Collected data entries
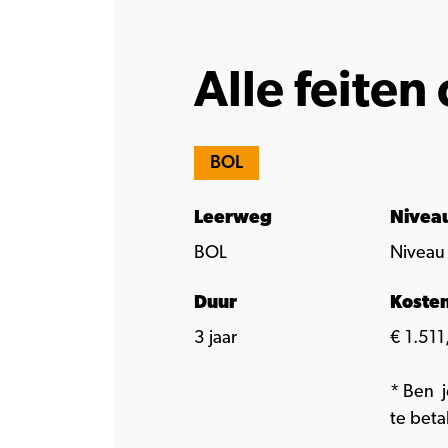
Alle feiten 
BOL
Leerweg
Nivea
BOL
Niveau
Duur
Koste
3 jaar
€ 1.511,
* Ben j
te beta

## REQUIRED ACTION
Exclude all images, then retype the records above without alteration.

## RESPONSE BELOW
Alle feiten 
BOL
Leerweg
Nivea
BOL
Niveau
Duur
Koste
3 jaar
€ 1.511,
* Ben j
te beta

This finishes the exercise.